The revelations heightened public concern about the fate of donated bodies after the arrests of the head of the nation’s oldest “willed body programme” and a suspected middleman for allegedly trafficking in stolen body parts.
Henry Reid, director of the programme at the University of California in Los Angeles, and Ernest Nelson, the alleged middleman, are accused of selling body parts from the university’s freezers for profit.Documents indicate that Mr Reid oversaw the sale of 496 bodies for $704,600 (£407,000) over six years.
The arrests, which have prompted lawsuits and an independent investigation, are the latest in a string of cases that raise questions about America’s loosely regulated market for body parts.
Last year, the owner of a California crematorium was sentenced to 20 years in prison after he admitted removing heads, knees, spines and other parts from 133 corpses and selling them to research companies.
A year earlier, the head of the cadaver programme at the University of Texas medical school was fired amid allegations that he had made more than $4,000 (£2,300) selling fingernails and toenails to a pharmaceutical company.
In 1999, the director of the willed body programme at another branch of the University of California was dismissed after an audit found that he had sold six spines for $5,000 (£2,890). The university said later that it was unable to account for hundreds of bodies that had been donated to it.
The bodies obtained by the US Army from Tulane were handled by a firm run by a New York-based funeral director called National Anatomical Service, which transports about 800 corpses a year between institutions. The company says that it picked up the bodies in New Orleans and transported them in a refrigerated vehicle to several sites in Texas, and then retrieved them after they had been used and arranged for them to be cre mated.

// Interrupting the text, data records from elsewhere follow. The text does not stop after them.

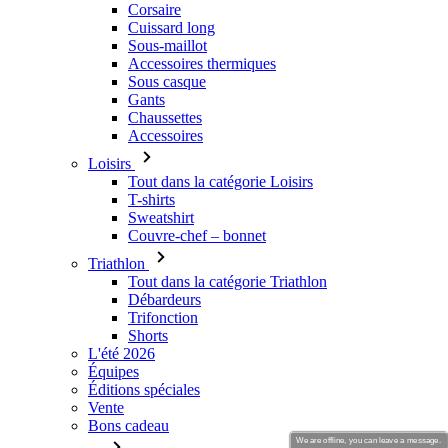
Corsaire
Cuissard long
Sous-maillot
Accessoires thermiques
Sous casque
Gants
Chaussettes
Accessoires
Loisirs
Tout dans la catégorie Loisirs
T-shirts
Sweatshirt
Couvre-chef – bonnet
Triathlon
Tout dans la catégorie Triathlon
Débardeurs
Trifonction
Shorts
L'été 2026
Équipes
Éditions spéciales
Vente
Bons cadeau
We are offline, you can leave a message.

John Vincent Scalia, the company founder, told The Times-Picayune newspaper in New Orleans that the work was “so labour intensive that we have turned down other contracts with the army”.
The transaction became public when the author of a forthcoming book on the body parts trade reported in Harper’s Magazine that the broker had paid $7,000 (£4,050) to the university for the seven bodies and sold them to the military for almost $30,000 (£17,340).
Mary Bitner Anderson, co-director of Tulane’s body donor programme, told The Times-Picayune that she was concerned that the broker was making a big profit by handling cadavers donated to the university.
Mr Dasey, the US army spokesman, said that the military had broken no laws and defended its landmine research. “There are a lot of US and probably British soldiers right now who are recovering in hospitals from landmine injuries,” he said. “We believe that the medical research that helps us to develop more effective equipment in limiting these injuries is very legitimate research.”